■ Your assignment: Show every line in the material below that contains the word "series".

Supplied data below:

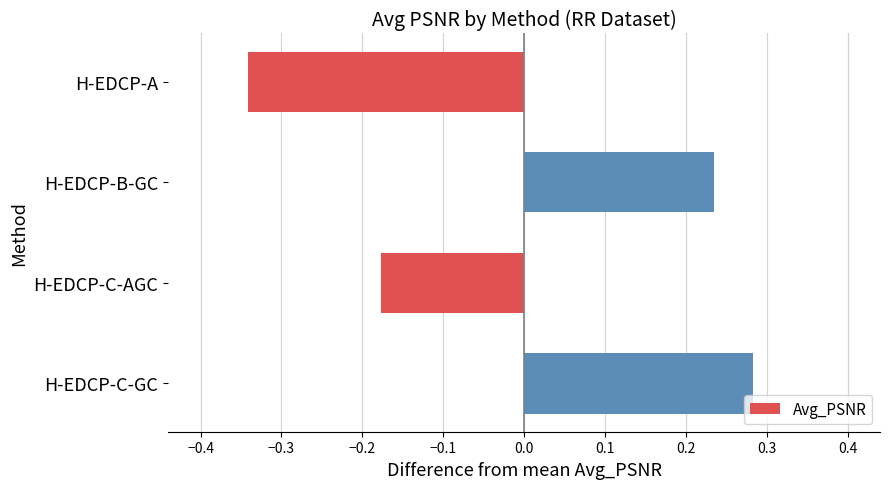

At which category does the chart reach its peak across all series?

H-EDCP-C-GC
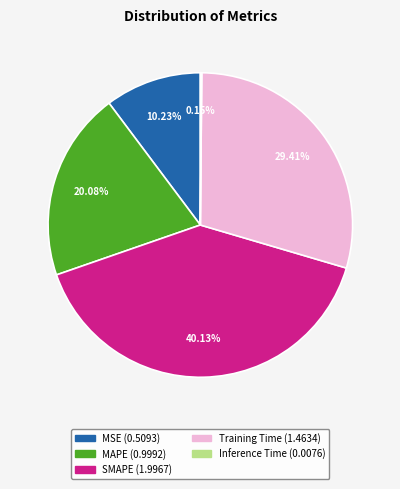

Approximately how many times larger is the value at MAPE compared to SMAPE?

0.5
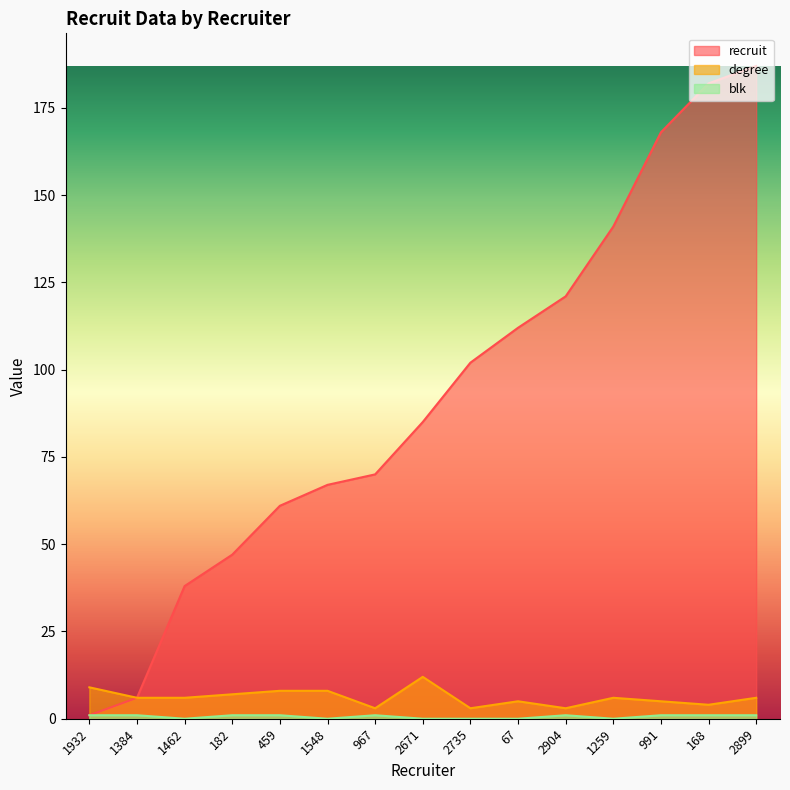

Which series changed the most between 1462 and 1259?

recruit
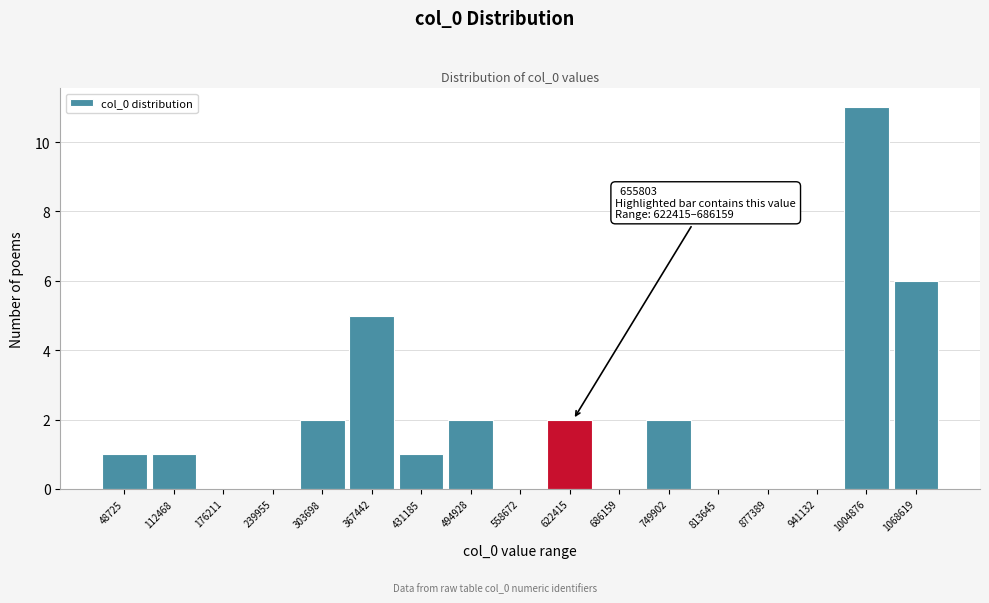

Reading left to right, what are all the values shown in this chart?

48725=1	112468=1	176211=0	239955=0	303698=2	367442=5	431185=1	494928=2	558672=0	622415=2	686159=0	749902=2	813645=0	877389=0	941132=0	1004876=11	1068619=6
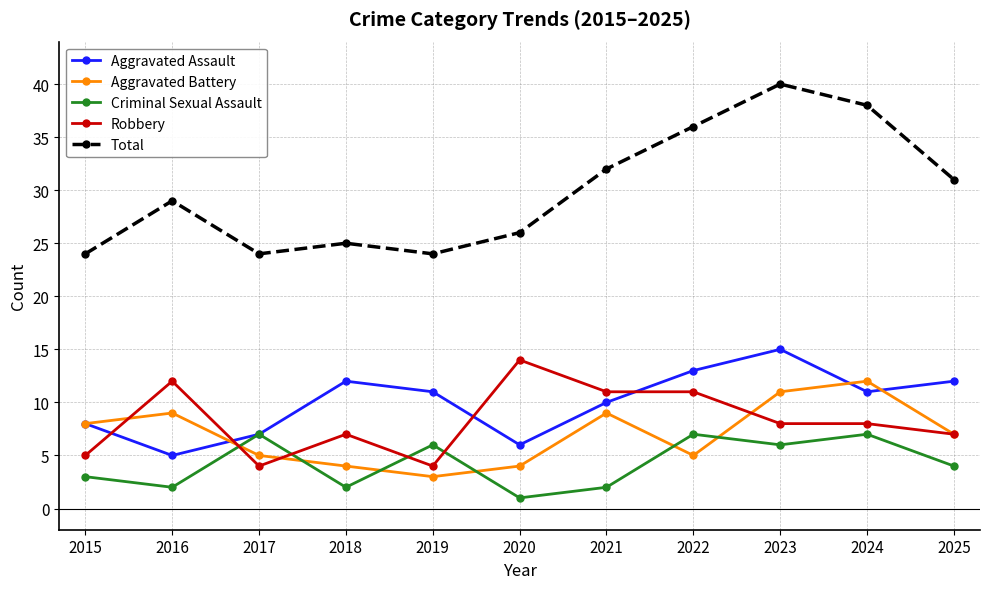

What is the average value of the Robbery series?

8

End of Supplied data.

■ Problem solution:
At which category does the chart reach its peak across all series?
Which series changed the most between 1462 and 1259?
What is the average value of the Robbery series?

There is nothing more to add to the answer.